Fri, 09/12/2008 - 10:51Yes, I've witnessed that new attitude, but not here at home. While cycling on the west coast through Tsawwassan First Nations' reserve last fall, I spotted a unique site (to my eyes). Two children rode their bikes to the city bus stop, and had left them there in the rain for their use when they returned.
On a given (sunny) day in the GTA, there's only 5 to 15 bikes at every GO Station across the whole region. I look forward to the day that Southern Ontarians follow those children's example and I see 100s of bikes at the GO Station, and (at least) 2 parked at every Mississauga Transit bus shelter.
vic
Biking to the bus
Fri, 09/12/2008 - 12:16I often see bikes parked at TTC stops on the Mississauga/Toronto border, on Bloor St. and Burnhamthorpe Rd. Looks like people are biking from eastern Mississauga to the TTC stops, to avoid having to pay double bus fares.

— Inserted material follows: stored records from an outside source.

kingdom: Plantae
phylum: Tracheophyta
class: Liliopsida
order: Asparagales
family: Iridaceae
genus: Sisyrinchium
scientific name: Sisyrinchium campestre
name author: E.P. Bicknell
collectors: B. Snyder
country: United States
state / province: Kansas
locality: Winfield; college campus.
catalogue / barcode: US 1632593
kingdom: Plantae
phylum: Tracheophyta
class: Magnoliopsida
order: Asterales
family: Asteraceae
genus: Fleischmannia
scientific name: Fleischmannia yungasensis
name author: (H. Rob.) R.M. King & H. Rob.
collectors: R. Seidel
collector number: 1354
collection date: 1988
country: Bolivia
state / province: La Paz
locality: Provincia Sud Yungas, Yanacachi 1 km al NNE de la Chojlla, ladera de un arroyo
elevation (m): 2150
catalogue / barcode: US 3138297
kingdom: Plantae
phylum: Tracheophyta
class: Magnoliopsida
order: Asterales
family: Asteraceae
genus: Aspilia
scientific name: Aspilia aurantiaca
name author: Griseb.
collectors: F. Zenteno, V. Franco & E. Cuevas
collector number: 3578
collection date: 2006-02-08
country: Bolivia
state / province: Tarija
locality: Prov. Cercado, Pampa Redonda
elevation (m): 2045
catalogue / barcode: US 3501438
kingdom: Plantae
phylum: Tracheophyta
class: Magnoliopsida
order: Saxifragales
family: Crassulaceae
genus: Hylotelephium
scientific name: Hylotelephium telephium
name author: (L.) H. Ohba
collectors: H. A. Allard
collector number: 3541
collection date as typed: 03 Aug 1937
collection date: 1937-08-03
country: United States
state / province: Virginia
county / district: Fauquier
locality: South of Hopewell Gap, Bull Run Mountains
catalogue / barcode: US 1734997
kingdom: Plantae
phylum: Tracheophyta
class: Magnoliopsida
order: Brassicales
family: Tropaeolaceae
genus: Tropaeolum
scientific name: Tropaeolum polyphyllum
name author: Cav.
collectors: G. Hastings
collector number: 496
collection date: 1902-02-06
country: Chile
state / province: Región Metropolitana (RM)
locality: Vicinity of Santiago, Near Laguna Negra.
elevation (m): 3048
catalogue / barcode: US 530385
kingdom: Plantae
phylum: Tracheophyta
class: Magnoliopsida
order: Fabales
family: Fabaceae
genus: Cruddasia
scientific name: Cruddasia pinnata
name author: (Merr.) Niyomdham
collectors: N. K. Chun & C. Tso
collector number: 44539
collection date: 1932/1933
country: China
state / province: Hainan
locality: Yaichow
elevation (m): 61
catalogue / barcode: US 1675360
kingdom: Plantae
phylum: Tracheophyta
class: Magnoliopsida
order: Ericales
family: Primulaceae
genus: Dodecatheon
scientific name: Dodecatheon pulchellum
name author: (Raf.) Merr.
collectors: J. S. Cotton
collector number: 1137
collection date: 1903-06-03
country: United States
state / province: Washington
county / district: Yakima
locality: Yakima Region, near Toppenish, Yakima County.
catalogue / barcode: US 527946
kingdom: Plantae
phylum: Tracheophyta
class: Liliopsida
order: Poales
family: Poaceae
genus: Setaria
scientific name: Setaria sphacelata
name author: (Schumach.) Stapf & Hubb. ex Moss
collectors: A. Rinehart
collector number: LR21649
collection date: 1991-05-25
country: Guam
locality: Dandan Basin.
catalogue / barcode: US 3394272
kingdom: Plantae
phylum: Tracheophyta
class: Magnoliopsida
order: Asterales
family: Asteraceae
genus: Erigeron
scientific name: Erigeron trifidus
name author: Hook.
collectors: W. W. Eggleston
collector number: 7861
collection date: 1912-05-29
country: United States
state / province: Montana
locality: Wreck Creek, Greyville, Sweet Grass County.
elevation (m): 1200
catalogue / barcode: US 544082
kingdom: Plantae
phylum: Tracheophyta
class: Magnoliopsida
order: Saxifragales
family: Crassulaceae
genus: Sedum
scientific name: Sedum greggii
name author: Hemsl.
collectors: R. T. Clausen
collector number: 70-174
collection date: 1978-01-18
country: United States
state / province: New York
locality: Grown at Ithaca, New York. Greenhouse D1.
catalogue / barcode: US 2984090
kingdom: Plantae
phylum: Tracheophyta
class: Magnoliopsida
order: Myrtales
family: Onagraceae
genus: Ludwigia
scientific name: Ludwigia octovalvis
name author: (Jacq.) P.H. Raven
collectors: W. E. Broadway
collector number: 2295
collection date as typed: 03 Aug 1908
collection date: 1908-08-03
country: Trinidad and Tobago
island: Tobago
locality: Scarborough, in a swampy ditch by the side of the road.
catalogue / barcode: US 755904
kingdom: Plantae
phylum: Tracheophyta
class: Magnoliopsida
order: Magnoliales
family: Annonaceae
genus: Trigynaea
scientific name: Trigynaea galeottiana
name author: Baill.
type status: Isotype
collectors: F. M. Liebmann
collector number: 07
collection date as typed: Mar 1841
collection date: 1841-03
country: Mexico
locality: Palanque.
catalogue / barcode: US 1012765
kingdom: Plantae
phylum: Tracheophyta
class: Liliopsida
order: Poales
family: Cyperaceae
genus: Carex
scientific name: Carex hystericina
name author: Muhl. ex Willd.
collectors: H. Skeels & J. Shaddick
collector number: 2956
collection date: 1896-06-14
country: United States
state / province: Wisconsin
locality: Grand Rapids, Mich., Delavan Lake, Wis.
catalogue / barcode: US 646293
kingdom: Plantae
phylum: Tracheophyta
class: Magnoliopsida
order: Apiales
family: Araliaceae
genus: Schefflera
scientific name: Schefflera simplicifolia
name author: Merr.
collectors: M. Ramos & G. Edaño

I've heard that some of the TTC stops around Steeles Ave. have quite a few bikes parked around them as well (I saw this myself at Jane and Steeles).
veronica (not verified)
Biking to bus stops
Fri, 09/12/2008 - 14:07I had to take VIVA a few times to Newmarket last summer. I was pleasantly suprised to see at least one bike, sometimes more, at almost all of the VIVA stops. Looked like people were cycling to the bus stops. Way to go York Regioners!
chephy (not verified)
Hazel riding a bike? Gasp!
Fri, 09/12/2008 - 15:31Hazel riding a bike? Gasp! Did she forget that roads are for cars and trucks! I'll be driving in Mississauga on the car-free day and you better not get in my way, you silly cyclist!
She'll probably ride on the sidewalk though...
warren (not verified)
Hazel rocks.
Mon, 09/15/2008 - 11:47I wish every city had a mayor as cool, and apparently indestructable, as Mayor Hazel.
Previous unfriendly remarks towards cyclists notwithstanding, I think she's great.